=== Verilen metin ===

Hâlbuki birlikte hareket etmek bizim kültürümüzde var. Şirketlerimiz artık bu kültürü harekete geçirsin, güçlerini birleştirsin. Alırken, satarken, bankayla pazarlık yaparken, güçlü olmak istiyorsanız, şirketinizi büyütün. Bunun için sermayeniz yoksa ortaklık kurun, birleşin. Halka açılın.
Sizin talimatınızla Oda-Borsa Başkanlarımız ve başarılı işadamlarımız için yeşil pasaport çalışmaları yapıldı. Ancak buradan defalarca dile getirdim, bunları hayata geçiremedik. Yeşil pasaportlu zihniyet buna engel oldu.
Unutmayalım, ülkemizi sadece bürokratlarımız değil, iş adamlarımız da temsil ediyor. Girişimcilerimizin itibarı, ülkemizin itibarıdır. Başarıları, ülkemizin başarısıdır. Artık bizim ayağımızdan şu prangaları söküp atın! Biz de Türk firmalarını dünyaya açalım.
İş âleminin önemli bir sıkıntısı da bölgesel kalkınma ajanslarında özel sektörün ikinci plana atılması. Biz yerel kalkınma projelerinin hayata geçirilmesi için Kalkınma Ajanslarına çok önem veriyoruz.
Bunu sağlamak için de, yerel aktörlere daha etkin rol verilmesini gerekli görüyoruz. Başta Valilerimiz olmak üzere bürokratlarımız, gittikleri illerde belirli bir süre için görev yapıyor. Yani ne ilin geçmişini hissedebiliyor, ne de projelerin öncesini ve sonrasını takip edebiliyor.
Oysa Oda ve Borsalarımız o şehrin hafızasıdır, iş âleminin asli temsilcileridir. Şehirleri için yapılan projeleri kendi işleri gibi sahiplenip sonuna kadar takip ederler. Bu nedenle İl ve Bölgelerde Kamu-Özel sektör el ele vermeli, öncelikler ortak akılla belirlenmeli.
Avrupa Birliği, istikrar ve demokrasiyi geliştirmenin önemli bir aracıdır. Ekonomik açıdan da AB süreci ülkemize fayda sağlıyor. Bundan sonra da bizi rekabetçi seviyede tutacak pazar Avrupa Birliği pazarıdır. Zira AB, hala dünyanın alım gücü en gelişmiş, bize en yakın pazardır. Yakın gelecekte de böyle olacak.

=== Veri alıntıları ===

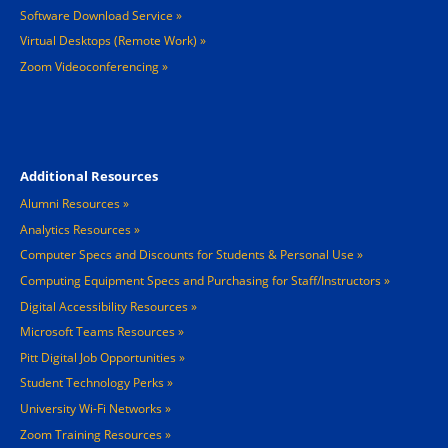
Software Download Service
Virtual Desktops (Remote Work)
Zoom Videoconferencing
Footer 4
Additional Resources
Alumni Resources
Analytics Resources
Computer Specs and Discounts for Students & Personal Use
Computing Equipment Specs and Purchasing for Staff/Instructors
Digital Accessibility Resources
Microsoft Teams Resources
Pitt Digital Job Opportunities
Student Technology Perks
University Wi-Fi Networks
Zoom Training Resources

===

*Sıra sizde:* Verilen metne göre Oda ve Borsaların bir şehir için ne olduğunu yazın. Yalnızca verilen metinden yararlanın.

*Görevin sonucu:* Oda ve Borsalar o şehrin hafızası ve iş âleminin asli temsilcileridir.